= Rosnat =

Early Celtic Christian monastery

The monastery of Rosnat was an important center of the early Celtic Christianity. Scholars differ as to its actual location. Two locations much discussed are Ninian's Candida Casa at Whithorn in Scotland, and Ty Gwyn overlooking Whitesands Bay (Pembrokeshire).

==History==
According to Alban Butler, in his youth, Tigernach of Clones "...was carried away by pirates into Britain, and fell into the hands of a British king, who being taken with his virtue, placed him in the monastery of Rosnat." Butler does not indicate a location for Rosnat.

It appears that Rosnat was a double monastery with a separate house for women.

==Possible locations==
Although the names "Whithorn", "Candida Casa", and "Rosnat" appear to be used interchangeably, there remain different views as to the applicability of the latter.

An alternate name for the "great monastery" was Alba, i.e. "white". This has been used to support claims for
- Candida Casa, from the Latin casa (meaning hut) and candidus/candida (meaning shining or glittering white), ("Shining White House");
- Ty Gwyn - (Welsh for "White" or "Blessed House"); and
- Bangor - ban in Irish signifying "white", Ban-chor meaning "white choir".

===Whithorn===
Bishop John Healy identifies the site with Ninian's Candida Casa, near Whithorn in Galloway. "This monastery of Rosnat is by some writers placed in the valley of Rosina, in Wales, where a certain St.

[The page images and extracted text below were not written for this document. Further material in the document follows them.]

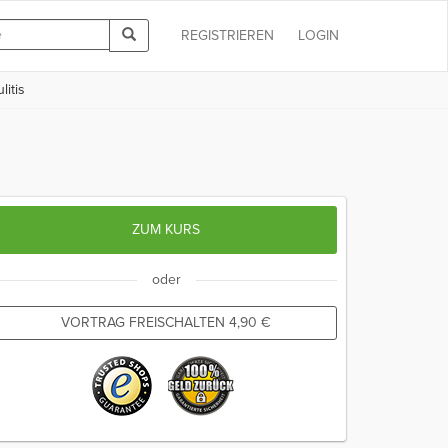
REGISTRIEREN
LOGIN
itis
ZUM KURS
oder
VORTRAG FREISCHALTEN
4,90
€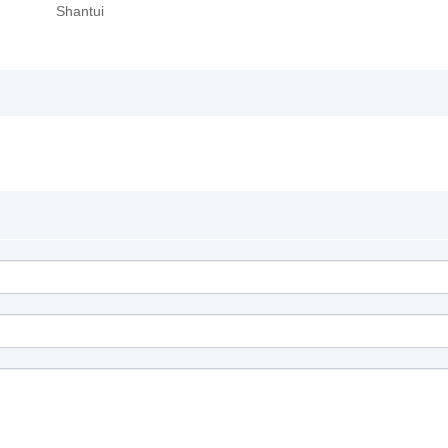
Shantui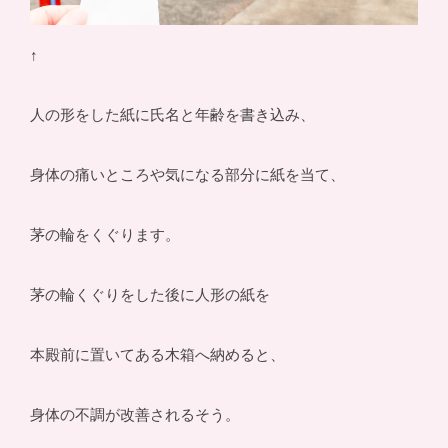
↑
人の形をした紙に氏名と年齢を書き込み、
身体の痛いところや気になる部分に紙を当て、
茅の輪をくぐります。
茅の輪くぐりをした後に人形の紙を
本殿前に置いてある木箱へ納めると、
身体の不調が改善されるそう。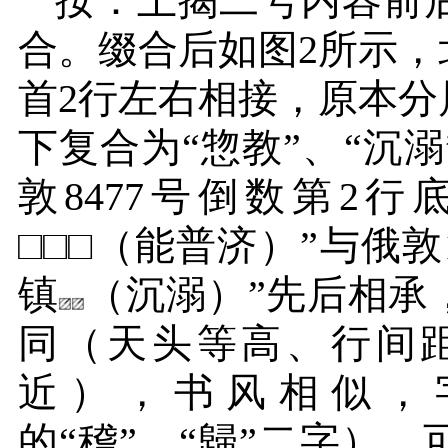
按：上揭二号内容前
合。缀合后如图
2
所示，
首
2
行左右相接，原本分
下复合为“惣教”、“沉
敦
8477
号倒数第
2
行底
□□□（能普济）”与俄敦
镇
（沉溺）”先后相承
同（天头等高、行间
近），书风相似，
的“稽”、“歸”二字）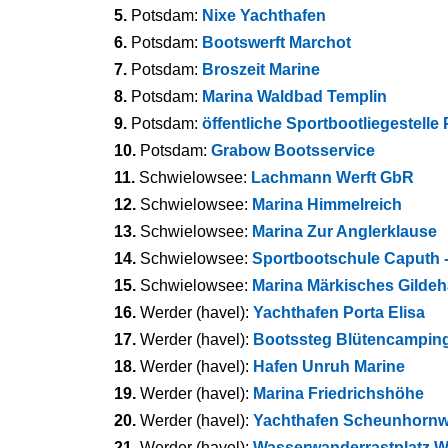
5.
Potsdam:
Nixe Yachthafen
6.
Potsdam:
Bootswerft Marchot
7.
Potsdam:
Broszeit Marine
8.
Potsdam:
Marina Waldbad Templin
9.
Potsdam:
öffentliche Sportbootliegestelle
10.
Potsdam:
Grabow Bootsservice
11.
Schwielowsee:
Lachmann Werft GbR
12.
Schwielowsee:
Marina Himmelreich
13.
Schwielowsee:
Marina Zur Anglerklause
14.
Schwielowsee:
Sportbootschule Caputh 
15.
Schwielowsee:
Marina Märkisches Gilde
16.
Werder (havel):
Yachthafen Porta Elisa
17.
Werder (havel):
Bootssteg Blütencamping
18.
Werder (havel):
Hafen Unruh Marine
19.
Werder (havel):
Marina Friedrichshöhe
20.
Werder (havel):
Yachthafen Scheunhorn
21.
Werder (havel):
Wasserwanderrastplatz W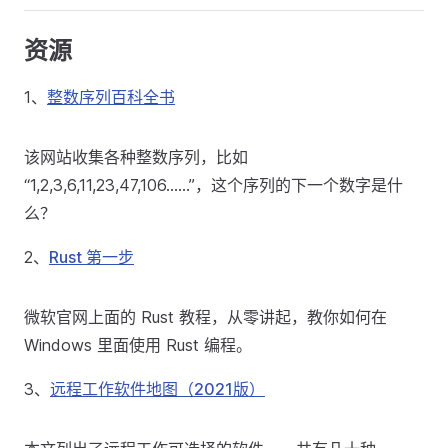
资源
1、
整数序列百科全书
该网站收集各种整数序列，比如
“1,2,3,6,11,23,47,106……”，这个序列的下一个数字是什
么？
2、
Rust 第一步
微软官网上面的 Rust 教程，从零讲起，教你如何在
Windows 里面使用 Rust 编程。
3、
远程工作软件地图（2021版）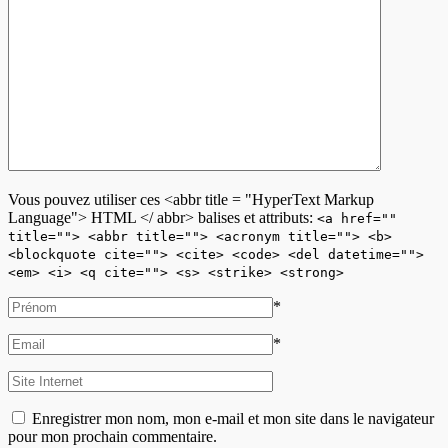
Vous pouvez utiliser ces <abbr title = "HyperText Markup
Language"> HTML </ abbr> balises et attributs:
<a href=""
title=""> <abbr title=""> <acronym title=""> <b>
<blockquote cite=""> <cite> <code> <del datetime="">
<em> <i> <q cite=""> <s> <strike> <strong>
*
*
Enregistrer mon nom, mon e-mail et mon site dans le navigateur
pour mon prochain commentaire.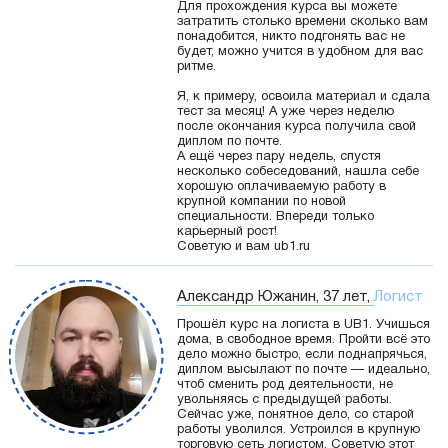
Для прохождения курса вы можете
затратить столько времени сколько вам
понадобится, никто подгонять вас не
будет, можно учится в удобном для вас
ритме.
Я, к примеру, освоила материал и сдала
тест за месяц! А уже через неделю
после окончания курса получила свой
диплом по почте.
А ещё через пару недель, спустя
несколько собеседований, нашла себе
хорошую оплачиваемую работу в
крупной компании по новой
специальности. Впереди только
карьерный рост!
Советую и вам ub1.ru
Александр Южанин, 37 лет,
Логист
Прошёл курс на логиста в UB1. Учишься
дома, в свободное время. Пройти всё это
дело можно быстро, если поднапрячься,
диплом высылают по почте — идеально,
чтоб сменить род деятельности, не
увольняясь с предыдущей работы.
Сейчас уже, понятное дело, со старой
работы уволился. Устроился в крупную
торговую сеть логистом. Советую этот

Manchen is said to have founded a religious house. We are inclined to agree with Skene that it was rather the celebrated monastery known as Candida Casa, or Whithern, founded by St. Ninian at the extremity of the peninsula of Galloway." (Skene is antiquary William Forbes Skene.)

Irish Church historian John Lanigan identifies Rosnat with Candida Casa, established by Ninian some time before. However, British medievalist and Celtic scholar David Dumville does not find that credible and notes that St. Davids's in Dyfed has also been proposed.

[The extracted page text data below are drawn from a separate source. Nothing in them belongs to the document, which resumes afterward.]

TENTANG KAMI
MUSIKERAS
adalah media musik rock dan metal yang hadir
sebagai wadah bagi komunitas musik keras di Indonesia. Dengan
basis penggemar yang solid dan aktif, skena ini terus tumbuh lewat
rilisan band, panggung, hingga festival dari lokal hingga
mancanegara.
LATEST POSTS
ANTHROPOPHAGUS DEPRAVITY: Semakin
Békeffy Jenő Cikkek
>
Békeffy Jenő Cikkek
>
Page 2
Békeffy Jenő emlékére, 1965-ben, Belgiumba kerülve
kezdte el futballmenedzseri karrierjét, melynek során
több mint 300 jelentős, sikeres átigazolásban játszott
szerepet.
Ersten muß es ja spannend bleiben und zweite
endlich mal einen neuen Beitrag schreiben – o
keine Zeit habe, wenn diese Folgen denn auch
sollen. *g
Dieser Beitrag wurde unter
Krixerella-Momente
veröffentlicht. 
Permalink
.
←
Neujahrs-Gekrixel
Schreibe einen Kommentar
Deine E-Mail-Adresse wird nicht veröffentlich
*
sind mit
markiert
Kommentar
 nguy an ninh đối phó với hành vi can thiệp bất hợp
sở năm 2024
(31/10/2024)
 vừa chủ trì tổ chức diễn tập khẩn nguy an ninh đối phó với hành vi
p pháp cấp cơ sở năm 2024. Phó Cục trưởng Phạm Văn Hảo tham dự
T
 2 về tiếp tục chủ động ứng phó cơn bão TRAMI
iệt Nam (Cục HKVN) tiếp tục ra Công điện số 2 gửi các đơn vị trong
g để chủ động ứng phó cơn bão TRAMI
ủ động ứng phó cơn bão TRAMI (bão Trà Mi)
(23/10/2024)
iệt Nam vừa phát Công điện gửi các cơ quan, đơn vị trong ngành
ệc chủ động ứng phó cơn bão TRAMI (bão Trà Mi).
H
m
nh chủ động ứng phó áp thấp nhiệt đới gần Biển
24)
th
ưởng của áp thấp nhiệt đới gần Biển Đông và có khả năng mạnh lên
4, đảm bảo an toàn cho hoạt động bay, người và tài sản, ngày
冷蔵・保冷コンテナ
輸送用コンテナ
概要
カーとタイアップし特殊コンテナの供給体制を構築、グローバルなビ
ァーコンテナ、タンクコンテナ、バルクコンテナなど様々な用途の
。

P.A. Wilson says that the development of the cult of Ninian after publication of Bede's Ecclesiastical History caused later editors of vita pertaining to Irish saints who trained in Britain, to identify the unknown Rosnat and its abbot Macannus with Candida Casa and Ninnian. He notes that whether or not Whithorn was Rosnat, it was held in high regard by the Irish, and a number of Irish ecclesiastics may have trained there.

===Ty Gwyn===
Mrs. Dawson, writing in the Archaeologia Cambrensis, argues for Ty Gwyn, in Pembrokeshire, pointing out that "Ty Gwyn" is Welsh for "White House". According to John Francis Shearman, the most celebrated abbot of Ty Gwyn was Pawl Hen, also known as Paulinus of Wales or Paulinus of the North (sometimes identified with Paul Aurelian), which he then identified with Ty Gwyn ar Daf in Carmarthenshire. Ty Gwyn ar Dar, which means "White House on the River Taf", is now known as Whitland. Dawson maintains that Shearman is correct in naming Pawl Hen as founder of the monastery, but incorrect in placing Pawl Hen in that Ty Gwyn.

===Other locations===
Irish hagiographer and historian John Colgan believed Rosnat or "Alba" was Bangor-on-Dee, founded about AD 560 by Saint Dunod from the preface "ban", meaning "white".

"Dr Breeze, writing in the Welsh Journal of Religious History (Vol 7), is convinced that “Rosnat was surely in Cornwall, near Truro”. This is supported by an old Cornish play on St Kea, which came to light in 2007. It refers to the saint’s place of residence (now called Old Kea) as in Rosewa or Rosene."